Pourquoi les autorités ne sont-elles pas intervenues plus tôt?

Certains s’étonnent de voir les autorités intervenir après cinq années de travaux. Notre source affirme que l’avancement du projet ne confère aucun droit à sa régularisation. «Si quelqu’un vole de l’argent pendant trois ans, il ne peut reprocher aux autorités de ne pas l’avoir arrêté plus tôt. La reddition des comptes peut intervenir à tout moment», affirme-t-elle, citant le précédant de la villa des Lions à Salé, longtemps considérée comme intouchable avant d’être finalement démolie.
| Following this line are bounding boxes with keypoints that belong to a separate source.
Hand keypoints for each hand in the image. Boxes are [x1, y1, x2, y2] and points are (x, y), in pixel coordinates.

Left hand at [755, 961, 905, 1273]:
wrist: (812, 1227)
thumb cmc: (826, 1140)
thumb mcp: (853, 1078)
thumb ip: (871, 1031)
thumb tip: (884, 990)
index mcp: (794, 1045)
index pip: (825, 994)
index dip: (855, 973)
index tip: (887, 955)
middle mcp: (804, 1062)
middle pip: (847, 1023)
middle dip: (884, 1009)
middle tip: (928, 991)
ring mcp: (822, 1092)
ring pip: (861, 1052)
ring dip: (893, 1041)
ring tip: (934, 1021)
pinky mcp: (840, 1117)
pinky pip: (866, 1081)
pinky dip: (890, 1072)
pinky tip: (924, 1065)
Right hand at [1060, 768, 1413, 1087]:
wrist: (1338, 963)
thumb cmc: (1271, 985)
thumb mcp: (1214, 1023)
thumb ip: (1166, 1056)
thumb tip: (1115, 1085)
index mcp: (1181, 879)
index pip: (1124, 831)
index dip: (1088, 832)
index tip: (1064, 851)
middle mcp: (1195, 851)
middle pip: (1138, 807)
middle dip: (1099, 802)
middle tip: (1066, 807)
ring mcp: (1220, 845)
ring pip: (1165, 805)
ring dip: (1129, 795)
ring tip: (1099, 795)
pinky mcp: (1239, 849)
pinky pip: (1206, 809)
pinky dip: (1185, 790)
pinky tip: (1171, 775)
Fait notable, cette affaire survient quatre mois après la révocation de l’ancien président de la commune de Bouskoura, soupçonné d’irrégularités dans la délivrance des autorisations d’urbanisme et dans la gestion des recettes fiscales.

Notons au passage que le pacha de Bouskoura a été suspendu vendredi dernier, suscitant rumeurs et interprétations. Le360 apprend qu’il «a été replié au siège de la province, sans mission, et ce dans le cadre d’une enquête administrative portant sur plusieurs dossiers urbanistiques, et non exclusivement sur Kasr Diafa».

Le cas du «Kremlin» de Bouskoura s’inscrit dans une politique plus ferme contre le désordre urbanistique dans la province de Nouaceur, longtemps perçue comme un eldorado de constructions illégales. Plus de 550 entrepôts, hangars et bâtiments non conformes auraient déjà été démolis ces derniers mois. «Il n’y a ni passe-droit ni traitement préférentiel. Chacun son tour», assure notre source.

Cette affaire illustre bien que «les temps ont changé» et marque une étape majeure dans la gouvernance de l’urbanisme au Maroc. Elle met fin à un modèle basé sur les passe-droits, l’influence et les dérogations de complaisance.

Ce dossier rappelle aussi que l’investissement responsable repose sur la transparence, le respect des plans d’aménagement et la conformité juridique. La protection du foncier agricole apparaît également comme une priorité.

Enfin, cette affaire constitue un test grandeur nature de la capacité de l’Etat à imposer la primauté du droit, à affirmer que nul n’est au-dessus de la loi et que le développement territorial ne peut se concevoir en dehors des règles. La province de Nouaceur marque ainsi un tournant dans la défense de l’État de droit urbanistique au Maroc.